O linguista conta que hoje há um novo orgulho entre os jovens indígenas em relação à língua. “Antigamente, sentiam vergonha porque os brancos zombavam. Hoje, nos eventos educacionais, eles demonstram o idioma com orgulho e deixam os visitantes de boca aberta”, disse ao Portal Amazônia.

Preservação digital
O Museu Goeldi mantém um vasto projeto de documentação linguística e cultural em colaboração com os povos indígenas da Amazônia. Através do programa Seneca, gravações em áudio e vídeo de línguas indígenas, incluindo a fala assobiada, são preservadas digitalmente, com participação ativa dos próprios indígenas no processo.

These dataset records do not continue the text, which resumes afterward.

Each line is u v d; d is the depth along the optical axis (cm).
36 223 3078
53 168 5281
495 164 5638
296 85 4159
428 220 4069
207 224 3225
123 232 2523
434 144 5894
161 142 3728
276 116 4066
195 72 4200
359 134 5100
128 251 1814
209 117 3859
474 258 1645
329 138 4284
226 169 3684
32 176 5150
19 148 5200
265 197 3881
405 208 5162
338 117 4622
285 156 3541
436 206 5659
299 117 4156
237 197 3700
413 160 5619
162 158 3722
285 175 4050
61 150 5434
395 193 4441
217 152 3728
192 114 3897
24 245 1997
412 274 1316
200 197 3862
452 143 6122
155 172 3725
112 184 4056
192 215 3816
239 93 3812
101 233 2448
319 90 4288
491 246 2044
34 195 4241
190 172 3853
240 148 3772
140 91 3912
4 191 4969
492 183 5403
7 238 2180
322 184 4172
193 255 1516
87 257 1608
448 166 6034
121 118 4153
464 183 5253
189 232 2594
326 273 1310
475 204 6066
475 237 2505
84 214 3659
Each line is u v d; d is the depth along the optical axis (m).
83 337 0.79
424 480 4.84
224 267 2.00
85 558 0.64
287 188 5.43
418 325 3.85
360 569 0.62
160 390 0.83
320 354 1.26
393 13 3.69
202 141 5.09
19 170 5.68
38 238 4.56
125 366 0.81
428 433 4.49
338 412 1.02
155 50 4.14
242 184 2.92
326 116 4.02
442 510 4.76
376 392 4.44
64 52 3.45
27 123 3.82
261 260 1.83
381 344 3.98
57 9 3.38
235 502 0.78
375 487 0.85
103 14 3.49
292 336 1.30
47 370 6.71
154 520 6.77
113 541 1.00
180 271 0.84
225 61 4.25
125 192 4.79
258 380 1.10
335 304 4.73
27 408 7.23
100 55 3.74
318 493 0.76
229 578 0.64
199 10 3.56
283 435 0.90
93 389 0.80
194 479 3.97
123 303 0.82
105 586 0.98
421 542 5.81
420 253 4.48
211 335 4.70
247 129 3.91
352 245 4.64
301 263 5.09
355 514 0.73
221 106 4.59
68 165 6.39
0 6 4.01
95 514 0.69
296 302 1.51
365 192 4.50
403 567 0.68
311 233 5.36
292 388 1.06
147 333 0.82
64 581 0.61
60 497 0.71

“Temos gravações em alta qualidade, feitas pelos próprios indígenas treinados por nós. São centenas de horas de vídeo e áudio documentando desde técnicas tradicionais até os usos específicos das línguas”, relata Moore.
Esse esforço tem sido fundamental para valorizar a língua e cultura indígenas, sobretudo entre os jovens. “Quando eles veem a complexidade registrada, a autoestima aumenta. A percepção externa também muda: os brancos ficam impressionados ao descobrir o quanto essa forma de comunicação é sofisticada”, completa o linguista.
A fala assobiada além dos Ikolen
Os Ikolen não são os únicos a manter os assobios como tradição sonora. Povos como os Zoró, aliados dos Ikolen, e os Paiter (Suruí), ex-inimigos, também utilizam formas assobiadas de linguagem, principalmente durante a caça. Segundo Moore, há relatos semelhantes entre outros grupos da Amazônia, como os Makuráp, embora o uso seja mais restrito e pouco documentado.
Línguas tonais como as dos Gavião, do chinês ou do iorubá são mais propensas à fala assobiada, pois dependem da variação do tom para definir o significado das palavras.
“Europeus muitas vezes não percebem essas sutilezas, mas indígenas, africanos e asiáticos sim. Isso mostra como a percepção sonora é culturalmente moldada”, explica o especialista.